- Battle of Rohilla: Part of Early Mughal-Sikh Wars
| Date | 4 October,1621 |
| Location | Northeast of Amritsar at Rohilla (later named Hargobindpur) |
| Result | Sikh victory |

Belligerents
- Akal Sena (Sikhs): Mughal Empire

Commanders and leaders
- Jattu †: Abdul Khan † Karam Chand † Ratan Chand †

Units involved
- Unknown: 4,000

Casualties and losses
- Unknown: Unknown

= Battle of Rohilla =

Military Campaign

The Battle of Rohilla, also known as the Battle of Hargobindpur, was a 1621 campaign by the Mughal Empire against the growing influence of the Sikhs.
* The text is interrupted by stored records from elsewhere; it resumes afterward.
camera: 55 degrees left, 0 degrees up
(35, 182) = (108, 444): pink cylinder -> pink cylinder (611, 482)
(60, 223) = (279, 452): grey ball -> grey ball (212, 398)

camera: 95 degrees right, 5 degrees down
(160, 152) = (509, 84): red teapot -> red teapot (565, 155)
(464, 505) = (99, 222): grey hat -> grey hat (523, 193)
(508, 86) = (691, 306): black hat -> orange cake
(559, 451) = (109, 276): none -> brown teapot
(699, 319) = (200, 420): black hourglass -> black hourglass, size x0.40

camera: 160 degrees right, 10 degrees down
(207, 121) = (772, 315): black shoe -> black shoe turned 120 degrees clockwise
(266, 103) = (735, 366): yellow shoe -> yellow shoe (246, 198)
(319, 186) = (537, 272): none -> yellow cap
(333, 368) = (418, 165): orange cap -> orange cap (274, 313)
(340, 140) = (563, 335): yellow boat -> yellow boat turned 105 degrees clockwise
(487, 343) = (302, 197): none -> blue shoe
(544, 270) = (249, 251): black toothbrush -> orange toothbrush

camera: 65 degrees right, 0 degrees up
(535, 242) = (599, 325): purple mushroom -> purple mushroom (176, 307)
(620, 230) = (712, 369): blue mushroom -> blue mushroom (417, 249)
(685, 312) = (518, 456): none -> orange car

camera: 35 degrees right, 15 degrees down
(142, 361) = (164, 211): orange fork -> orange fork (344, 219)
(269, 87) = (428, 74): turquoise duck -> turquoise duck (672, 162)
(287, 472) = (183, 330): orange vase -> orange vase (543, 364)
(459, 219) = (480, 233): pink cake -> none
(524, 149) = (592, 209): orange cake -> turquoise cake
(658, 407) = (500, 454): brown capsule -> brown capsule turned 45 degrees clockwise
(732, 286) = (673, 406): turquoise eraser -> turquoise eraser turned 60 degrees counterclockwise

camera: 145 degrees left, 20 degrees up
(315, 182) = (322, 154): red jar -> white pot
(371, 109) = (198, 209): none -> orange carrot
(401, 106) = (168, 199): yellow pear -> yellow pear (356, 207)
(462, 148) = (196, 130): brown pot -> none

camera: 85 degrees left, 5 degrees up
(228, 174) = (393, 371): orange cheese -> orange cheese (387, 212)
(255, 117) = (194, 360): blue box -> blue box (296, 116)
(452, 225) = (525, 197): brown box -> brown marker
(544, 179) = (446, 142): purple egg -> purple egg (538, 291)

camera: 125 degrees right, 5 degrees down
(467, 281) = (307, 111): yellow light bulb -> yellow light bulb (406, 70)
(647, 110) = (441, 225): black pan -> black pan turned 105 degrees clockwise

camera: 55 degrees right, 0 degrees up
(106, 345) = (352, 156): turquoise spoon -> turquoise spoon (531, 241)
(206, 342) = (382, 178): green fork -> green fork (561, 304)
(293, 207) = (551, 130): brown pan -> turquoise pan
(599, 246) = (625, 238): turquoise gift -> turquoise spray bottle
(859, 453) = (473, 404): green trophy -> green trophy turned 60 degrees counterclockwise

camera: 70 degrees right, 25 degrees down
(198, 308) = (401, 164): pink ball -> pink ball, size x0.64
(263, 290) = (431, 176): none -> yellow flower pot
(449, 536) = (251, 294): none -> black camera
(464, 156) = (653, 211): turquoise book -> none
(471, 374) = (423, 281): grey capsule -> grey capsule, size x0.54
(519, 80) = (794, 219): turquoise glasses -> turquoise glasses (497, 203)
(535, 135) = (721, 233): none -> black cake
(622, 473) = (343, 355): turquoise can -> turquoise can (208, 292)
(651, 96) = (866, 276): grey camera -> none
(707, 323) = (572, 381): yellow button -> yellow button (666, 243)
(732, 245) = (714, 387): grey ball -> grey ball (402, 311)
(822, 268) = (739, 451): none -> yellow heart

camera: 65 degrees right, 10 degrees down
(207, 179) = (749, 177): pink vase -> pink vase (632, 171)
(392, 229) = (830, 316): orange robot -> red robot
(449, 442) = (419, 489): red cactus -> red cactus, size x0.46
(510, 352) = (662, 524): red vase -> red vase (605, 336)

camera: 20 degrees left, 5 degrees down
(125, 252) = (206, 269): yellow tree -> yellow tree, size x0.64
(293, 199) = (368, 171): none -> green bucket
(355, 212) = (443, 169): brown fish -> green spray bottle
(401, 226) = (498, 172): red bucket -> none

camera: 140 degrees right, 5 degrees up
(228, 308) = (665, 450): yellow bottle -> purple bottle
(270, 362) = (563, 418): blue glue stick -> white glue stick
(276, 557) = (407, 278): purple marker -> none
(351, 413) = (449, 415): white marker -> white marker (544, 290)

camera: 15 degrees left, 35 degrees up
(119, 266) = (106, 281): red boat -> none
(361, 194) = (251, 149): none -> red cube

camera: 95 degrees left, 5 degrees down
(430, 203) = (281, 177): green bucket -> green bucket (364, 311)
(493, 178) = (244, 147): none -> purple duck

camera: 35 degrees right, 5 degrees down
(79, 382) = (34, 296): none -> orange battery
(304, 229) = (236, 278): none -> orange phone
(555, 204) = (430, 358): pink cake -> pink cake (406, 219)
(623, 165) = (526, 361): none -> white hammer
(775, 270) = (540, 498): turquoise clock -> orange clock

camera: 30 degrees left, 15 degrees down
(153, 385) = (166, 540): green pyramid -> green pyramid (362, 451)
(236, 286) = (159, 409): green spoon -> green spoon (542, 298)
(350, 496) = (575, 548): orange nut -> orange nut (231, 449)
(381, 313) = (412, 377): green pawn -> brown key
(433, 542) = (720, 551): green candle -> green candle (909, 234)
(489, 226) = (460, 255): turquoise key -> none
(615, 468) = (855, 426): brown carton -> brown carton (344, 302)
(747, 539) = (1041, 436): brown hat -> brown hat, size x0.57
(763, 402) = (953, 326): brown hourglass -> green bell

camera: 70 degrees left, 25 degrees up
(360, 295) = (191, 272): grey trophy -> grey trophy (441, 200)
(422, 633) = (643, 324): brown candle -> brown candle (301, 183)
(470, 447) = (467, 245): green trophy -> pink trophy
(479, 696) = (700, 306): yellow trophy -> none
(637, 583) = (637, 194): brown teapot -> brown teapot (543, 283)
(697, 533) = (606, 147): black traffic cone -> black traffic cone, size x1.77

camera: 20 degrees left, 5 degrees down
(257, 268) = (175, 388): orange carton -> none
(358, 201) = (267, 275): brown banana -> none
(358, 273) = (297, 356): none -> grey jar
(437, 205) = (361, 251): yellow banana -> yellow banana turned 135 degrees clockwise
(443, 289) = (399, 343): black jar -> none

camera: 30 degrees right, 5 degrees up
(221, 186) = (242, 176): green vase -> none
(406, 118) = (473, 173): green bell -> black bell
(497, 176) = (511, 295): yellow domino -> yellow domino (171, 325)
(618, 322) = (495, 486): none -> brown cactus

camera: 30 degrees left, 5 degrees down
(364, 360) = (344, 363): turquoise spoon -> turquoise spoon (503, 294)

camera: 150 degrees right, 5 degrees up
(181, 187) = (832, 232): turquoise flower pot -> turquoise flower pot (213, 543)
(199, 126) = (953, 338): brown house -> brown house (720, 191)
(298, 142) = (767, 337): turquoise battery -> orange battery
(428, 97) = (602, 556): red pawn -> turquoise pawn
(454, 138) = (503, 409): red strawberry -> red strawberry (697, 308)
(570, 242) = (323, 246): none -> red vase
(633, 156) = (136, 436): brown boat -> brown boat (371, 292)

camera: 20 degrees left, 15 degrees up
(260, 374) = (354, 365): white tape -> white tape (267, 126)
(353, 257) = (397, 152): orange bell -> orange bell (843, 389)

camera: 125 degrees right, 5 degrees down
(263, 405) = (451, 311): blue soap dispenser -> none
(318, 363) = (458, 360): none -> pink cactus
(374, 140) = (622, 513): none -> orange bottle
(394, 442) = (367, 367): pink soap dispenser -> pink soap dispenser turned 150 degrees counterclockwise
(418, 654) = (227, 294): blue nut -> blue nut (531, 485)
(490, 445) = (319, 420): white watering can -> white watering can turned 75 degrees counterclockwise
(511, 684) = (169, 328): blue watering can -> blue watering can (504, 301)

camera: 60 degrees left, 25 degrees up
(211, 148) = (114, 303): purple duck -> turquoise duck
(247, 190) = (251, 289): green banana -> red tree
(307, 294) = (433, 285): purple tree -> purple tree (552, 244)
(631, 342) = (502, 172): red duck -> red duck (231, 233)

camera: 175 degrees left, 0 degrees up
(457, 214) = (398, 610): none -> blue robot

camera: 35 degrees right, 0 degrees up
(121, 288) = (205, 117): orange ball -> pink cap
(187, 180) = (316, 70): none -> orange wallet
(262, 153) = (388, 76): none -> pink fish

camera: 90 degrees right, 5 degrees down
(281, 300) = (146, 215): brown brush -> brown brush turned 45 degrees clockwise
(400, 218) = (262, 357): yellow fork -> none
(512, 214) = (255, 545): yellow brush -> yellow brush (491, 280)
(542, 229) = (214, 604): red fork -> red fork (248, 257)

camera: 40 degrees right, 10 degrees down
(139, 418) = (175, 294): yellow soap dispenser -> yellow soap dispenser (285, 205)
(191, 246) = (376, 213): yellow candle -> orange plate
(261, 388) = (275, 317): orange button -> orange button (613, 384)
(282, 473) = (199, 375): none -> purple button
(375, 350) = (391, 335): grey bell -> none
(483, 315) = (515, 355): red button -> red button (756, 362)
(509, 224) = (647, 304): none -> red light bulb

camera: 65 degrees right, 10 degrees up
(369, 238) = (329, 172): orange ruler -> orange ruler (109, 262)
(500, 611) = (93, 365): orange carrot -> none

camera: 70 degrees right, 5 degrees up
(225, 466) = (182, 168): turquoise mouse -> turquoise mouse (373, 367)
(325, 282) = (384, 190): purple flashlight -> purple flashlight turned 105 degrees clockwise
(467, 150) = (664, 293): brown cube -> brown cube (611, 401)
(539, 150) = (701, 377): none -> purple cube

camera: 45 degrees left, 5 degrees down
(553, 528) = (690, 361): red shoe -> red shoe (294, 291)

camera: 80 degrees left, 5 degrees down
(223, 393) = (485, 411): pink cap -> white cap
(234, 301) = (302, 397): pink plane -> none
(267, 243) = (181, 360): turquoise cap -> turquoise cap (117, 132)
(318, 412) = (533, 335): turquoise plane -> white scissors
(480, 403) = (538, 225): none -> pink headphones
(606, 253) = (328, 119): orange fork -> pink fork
The battle was fought on 4 October 1621 (3 Kattak 1678 Bk).

After the execution of Guru Arjan Dev, Guru Hargobind fully militarized the Sikhs into a proper militia mostly based on an irregular cavalry style of warfare. In 1621, Hargobind envisaged a plan to develop a town, Sri Hargobindpur, that was founded by his father. A dispute over the possession of land and plans to erect a building ensued between the Guru and a Khatri Chaudhary named Bhagwan Das. Accordingly, Bhagwan Das attacked the Guru's camp and was subsequently killed in the fight. Das' son, Rattan Chand, and Karam Chand, the son of Chandu Shah (an antipathetic figure in Sikh tradition), forged an alliance and incited the Faujdar of Jalandhar, Abdul Khan, to send an expedition against Guru Hargobind. The Sikhs fought and defeated the contingent of 4,000 Mughal troops sent by Abdul Khan, near the Beas River. The Sikh force's commander Jattu as well as Abdul Khan, Rattan Chand and Karam Chand were killed in the fighting.